INILAHTASIK.COM | Beberapa waktu lalu bangunan tembok penahan tanah (TPT) Sungai Cilamajang Kecamatan Kawalu Kota Tasikmalaya, ambruk. Berbagai asumsi atau pendapat pun muncul dari sejumlah pihak. Ada yang menyebutnya karena faktor alam dan ada juga yang berasumsi bahwa teknis pengerjaan tidak dilaksanakan sesuai dengan spesifikasinya.
Sementara ini, dikabarkan bangunan dari proyek pengerjaan yang masih dalam tahap pemeliharaan itu telah diperbaiki oleh pihak rekanan sebagai bentuk rasa tanggung jawabnya. Namun, berkaitan dengan hal tersebut ada sebagian kalangan yang berkomentar miring mengingat bukan hanya dari sisi perbaikannya yang harus dilihat melainkan kualitas pengerjaannya pun lebih utama untuk dievaluasi.

= = = =

Soal Latihan >>
1/ Menurut berita tentang ambruknya tembok penahan tanah Sungai Cilamajang, di kecamatan dan kota mana sungai itu berada?
2/ Tuliskan persis bagian bacaan tentang tembok penahan tanah Sungai Cilamajang dari "INILAHTASIK.COM | Beberapa" sampai "utama untuk dievaluasi.".
3/ Sambung berita tentang ambruknya tembok penahan tanah Sungai Cilamajang, dimulai sesudah kalimat terakhir yang tercantum.

= = = =

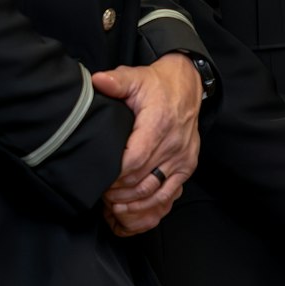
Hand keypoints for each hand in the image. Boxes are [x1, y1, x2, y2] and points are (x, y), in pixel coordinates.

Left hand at [93, 54, 202, 236]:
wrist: (187, 88)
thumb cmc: (157, 86)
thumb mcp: (135, 77)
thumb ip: (116, 81)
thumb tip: (97, 80)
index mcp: (158, 124)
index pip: (134, 160)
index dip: (114, 174)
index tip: (99, 177)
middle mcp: (173, 145)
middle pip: (141, 180)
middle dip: (117, 191)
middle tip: (99, 193)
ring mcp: (182, 158)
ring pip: (154, 193)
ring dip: (131, 203)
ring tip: (111, 203)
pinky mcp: (187, 167)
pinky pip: (169, 196)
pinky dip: (149, 207)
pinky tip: (132, 208)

= = = =

Hasil Latihan >>
1/ Sungai Cilamajang berada di Kecamatan Kawalu, Kota Tasikmalaya.

2/
INILAHTASIK.COM | Beberapa waktu lalu bangunan tembok penahan tanah (TPT) Sungai Cilamajang Kecamatan Kawalu Kota Tasikmalaya, ambruk. Berbagai asumsi atau pendapat pun muncul dari sejumlah pihak. Ada yang menyebutnya karena faktor alam dan ada juga yang berasumsi bahwa teknis pengerjaan tidak dilaksanakan sesuai dengan spesifikasinya.
Sementara ini, dikabarkan bangunan dari proyek pengerjaan yang masih dalam tahap pemeliharaan itu telah diperbaiki oleh pihak rekanan sebagai bentuk rasa tanggung jawabnya. Namun, berkaitan dengan hal tersebut ada sebagian kalangan yang berkomentar miring mengingat bukan hanya dari sisi perbaikannya yang harus dilihat melainkan kualitas pengerjaannya pun lebih utama untuk dievaluasi.

3/
Seperti ditegaskan salah satu Pemerhati Lingkungan Ir. Sukinta, baru-baru ini, ambruknya TPT dalam kurun waktu yang relatif singkat dari masa kontraknya pada akhir tahun 2017 itu merupakan kegagalan bangunan. Menurut Undang-Undang Jasa Konstruksi, terang Ia, kegagalan bangunan ada dua hal, yakni dari sisi perencanaan atau pelaksanaannya.
“Kalau sudah terjadi seperti ini biasanya tim dari dinas akan memastikan penyebabnya. Jika aspek perencanaan sudah benar, berarti pelaksanaannya yang tidak benar. Begitu juga sebaliknya,” jelas Sukinta, seperti dikutip salah satu media cetak lokal mingguan di Kota Tasikmalaya.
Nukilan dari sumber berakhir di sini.